Additionaly, the embedding step requires a VAD / ASR model like Whisper to function.
Supports Local model path or Huggingface-Resolving by Model Name.
Implementation Type: Adapted
Supported Language Tags | Supported Voice IDs / Styles |
---|---|
EN | default, whispering, shouting, excited, cheerful, terrified, angry, sad, friendly |
ZH | default |
Links:
model_configs:
- name: "ov1-synthesizer-en"
model: "myshell-ai/openvoice"
model_type: "OpenVoiceV1Synthesizer"
language: "EN"
max_batch_size: 10
dtype: "float32"
device_config:
device: "cpu"
- name: "ov1-synthesizer-zh"
model: "myshell-ai/openvoice"
model_type: "OpenVoiceV1Synthesizer"
language: "ZH"
max_batch_size: 10
dtype: "float32"
device_config:
device: "cpu"
- name: "ov1-tone-converter"
model: "myshell-ai/openvoice"
model_type: "OpenVoiceV1ToneConverter"
max_batch_size: 10
dtype: "float32"
device_config:
device: "cpu"
- name: "ov1-tone-converter-encoder"
model: "myshell-ai/openvoice"
model_type: "OpenVoiceV1ToneConverterEncoder"
max_batch_size: 10
dtype: "float32"
device_config:
device: "cpu"
- name: "faster-whisper"
model: "large-v3"
model_type: "FasterWhisper"
max_batch_size: 16
dtype: "float32"
device_config:
device: "cuda:0"
(For best performance, Harmony Speech Engine runs OpenVoice models "task-based", which means we define different model types for Encoding and Voice Conversion, despite it's the same weights. Since the TTS model weights differ per language, we need to load all languages we want to support in parallel.)
OpenVoice is a TTS Framework created by MyShell AI. V2 focuses on voice cloning for multiple languages, building on top of a new TTS System called MeloTTS Also it supports multiple dialect styles for English.
It consists of 2 Models:
- Speaker Encoder & Voice Conversion Model
- Single Speaker TTS Model
The Voice conversion model is trained to convert Voices between two Speakers using Vocal alignment. Technically, it is possible to do that between arbitrary speakers, but best results can be achieved when using the Single Speaker TTS model outputs.

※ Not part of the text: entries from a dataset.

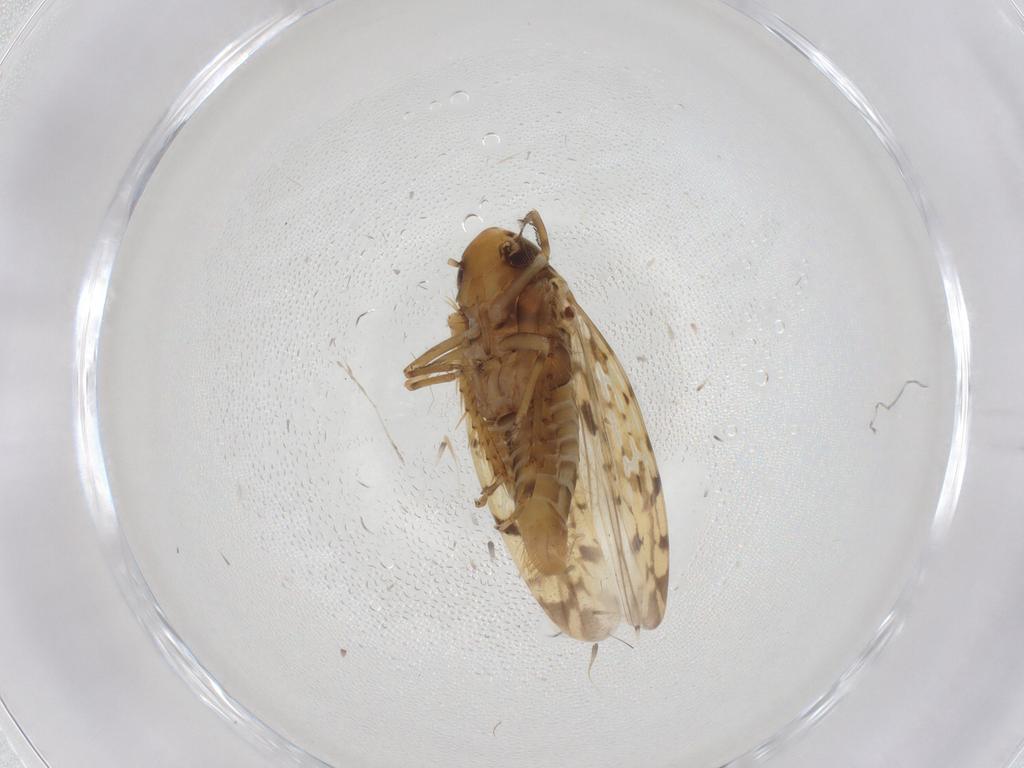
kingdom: Animalia
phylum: Arthropoda
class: Insecta
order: Hemiptera
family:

Additionaly, the embedding step requires a VAD / ASR model like Whisper to function.
Supports Local model path or Huggingface-Resolving by Model Name.

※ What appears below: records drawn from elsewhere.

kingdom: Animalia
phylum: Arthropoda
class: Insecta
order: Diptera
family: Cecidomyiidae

Implementation Type: Adapted
Model Name | Supported Language Tags | Supported Voice IDs / Styles |
---|---|---|
MeloTTS-English | EN (English) | EN-Default, EN-US, EN-BR, EN-INDIA, EN-AU |
MeloTTS-English-v2 | EN (English) | EN-US, EN-BR, EN-INDIA, EN-AU |
MeloTTS-English-v3 | EN (English) | EN-Newest |
MeloTTS-Chinese | ZH (Chinese) | ZH |
MeloTTS-Spanish | ES (Spanish) | ES |
MeloTTS-French | FR (French) | FR |
MeloTTS-Japanese | JP (Japanese) | JP |
MeloTTS-Korean | KR (Korean) | KR |
Links:
ATTENTION: Only one model per language is currently supported; you can NOT route to English-v3 and English-v2 at the same time currently.
model_configs:
- name: "ov2-synthesizer-en"
model: "myshell-ai/MeloTTS-English-v3"
model_type: "MeloTTSSynthesizer"
language: "EN"
max_batch_size: 10
dtype: "float32"
device_config:
device: "cpu"
- name: "ov2-synthesizer-zh"
model: "myshell-ai/MeloTTS-Chinese"
model_type: "MeloTTSSynthesizer"
language: "ZH"
max_batch_size: 10
dtype: "float32"
device_config:
device: "cpu"
- name: "ov2-tone-converter"
model: "myshell-ai/openvoicev2"
model_type: "OpenVoiceV2ToneConverter"
max_batch_size: 10
dtype: "float32"
device_config:
device: "cpu"
- name: "ov2-tone-converter-encoder"
model: "myshell-ai/openvoicev2"
model_type: "OpenVoiceV2ToneConverterEncoder"
max_batch_size: 10
dtype: "float32"
device_config:
device: "cpu"
- name: "faster-whisper"
model: "large-v3"
model_type: "FasterWhisper"
max_batch_size: 16
dtype: "float32"
device_config:
device: "cuda:0"
(For best performance, Harmony Speech Engine runs OpenVoice models "task-based", which means we define different model types for Encoding and Voice Conversion, despite it's the same weights. Since the TTS model weights differ per language, we need to load all languages we want to support in parallel.)